Aber jetzt kommt das ABER, und hier wird’s komplizierter. Was, wenn der Rest von Freundeskreis und Familienumfeld einfach 0 Verständnis für das alles haben?

  • Ich verbringe aktuell gefühlte 70% meiner Freizeit mit Büchern, Podcasts und Blogs zum Thema „Investments“ und würde am liebsten über nichts Anderes sprechen. Wie nerve ich Menschen, für die das das langweiligste Thema dieser Erde darstellt, NICHT mit meinem Übermaß an Begeisterung und Austauschdrang?
  • Ein großer Teil meines Umfelds – sei es privat oder beruflich – setzt mit Freuden auf Statussymbole: das neueste iPhone, das dickste iPad, die neugebaute Penthouse-Wohnung, geleaste Autos, teure Möbel, Essengehen als Hobby und dazu noch die eine oder andere Designerklamotte. Ja, mit meinen Reisen jenseits von prestigeträchtigen Luxushotels, meiner aus einem Stück Treibholz selbstgebauten Küchenlampe (<3) und meinen Investmentfreuden gewinne ich da keinen Blumentopf, und das ist bisher vielleicht etwas anstrengend, aber nicht schlimm. Aber: Ich habe ein Ziel vor Augen und das wird mich noch ein Weilchen begleiten. In wieweit lassen sich so zunehmend unterschiedliche Ansichten vereinen? Wie oft kann man das Thema wechseln, weil man den Argumenten à la „ich lebe ja nur einmal“ und „das Beste ist mir gerade gut genug“ einfach müde geworden ist?
  • In „die 4-Stunden-Woche“ wird u.a. der Zeitpunkt erwähnt, an dem man endlich frei ist und die ersten Zweifel kommen, ob das alles richtig oder vielmehr asozial und bescheuert ist. Ich bin mir sicher: Das mit den Zweifeln schaffe ich schon viel, viel früher. Wie würde ich mit offenen Anfeindungen oder Vorwürfen genau dieser Art umgehen?
  • Wann ist der Zeitpunkt, sich zu „outen“ – oder ist der Zukunftsplan „Geld“ in einem Land wie Deutschland, in dem man ja nicht über Geld spricht, eines dieser Themen, die gerne auf dem Friedhof der unliebsamen Themen begraben bleiben dürfen?
  • Wie erhalte ich mir meinen Optimismus im Umgang mit Menschen bei, obwohl es bei dem Thema Finanzen selbst von den liebsten Freunden, mit denen man sonst über ALLES und über jede Tiefgründigkeit sprechen kann, plötzlich verbal aufs Maul gibt? Ich weiß, dass sehr viele Privatinvestoren sich nicht im persönlichen Umfeld über diese Themen austauschen (können), sondern dafür die virtuelle Finanzcommunity nutzen (müssen). Aber: Ist das wirklich der einzig wahre Weg?
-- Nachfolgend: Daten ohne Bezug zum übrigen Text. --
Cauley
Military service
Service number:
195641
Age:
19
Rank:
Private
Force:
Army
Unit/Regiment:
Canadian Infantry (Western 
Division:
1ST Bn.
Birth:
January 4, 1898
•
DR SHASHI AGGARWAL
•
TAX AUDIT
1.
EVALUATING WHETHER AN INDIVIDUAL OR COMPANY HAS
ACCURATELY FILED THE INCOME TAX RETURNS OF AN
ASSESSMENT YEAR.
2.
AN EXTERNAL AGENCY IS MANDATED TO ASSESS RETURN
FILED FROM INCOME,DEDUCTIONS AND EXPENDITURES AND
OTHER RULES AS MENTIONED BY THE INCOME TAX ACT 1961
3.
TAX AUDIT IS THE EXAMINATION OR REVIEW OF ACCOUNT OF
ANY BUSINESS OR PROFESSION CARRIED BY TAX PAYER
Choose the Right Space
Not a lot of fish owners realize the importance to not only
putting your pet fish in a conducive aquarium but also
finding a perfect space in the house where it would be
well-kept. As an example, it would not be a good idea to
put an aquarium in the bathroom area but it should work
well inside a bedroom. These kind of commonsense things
Diese Fragen werden mich wohl noch ein Weilchen begleiten.

Meine Lösungsansätze für den Alltag:

Netzwerk aufbauen rund um Menschen, die sich definitiv mit Investments & Finanzen auseinandersetzen = z. B. Immobilien Investment Meetup München, Expertengruppen auf Facebook und Austausch mit Finanzbloggern.
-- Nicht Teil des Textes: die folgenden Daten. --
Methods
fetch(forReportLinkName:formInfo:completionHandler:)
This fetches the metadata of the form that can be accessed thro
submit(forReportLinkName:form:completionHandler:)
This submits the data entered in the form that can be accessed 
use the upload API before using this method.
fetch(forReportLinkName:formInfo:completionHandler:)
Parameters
Mein aktueller Lösungsansatz, wenn ich mal wieder im Aufzug in einer peinlichen Unterhaltung „feststecke“:

„Ja, so kann man das auch sehen. Ist aber nicht mein Weg. Wollen wir das Thema wechseln? Ich hätte Lust auf Pfannkuchen/einen Spaziergang.“

Kennst Du diese Herausforderungen? Wie gehst Du damit um? Ich freue mich über Deine Gedanken!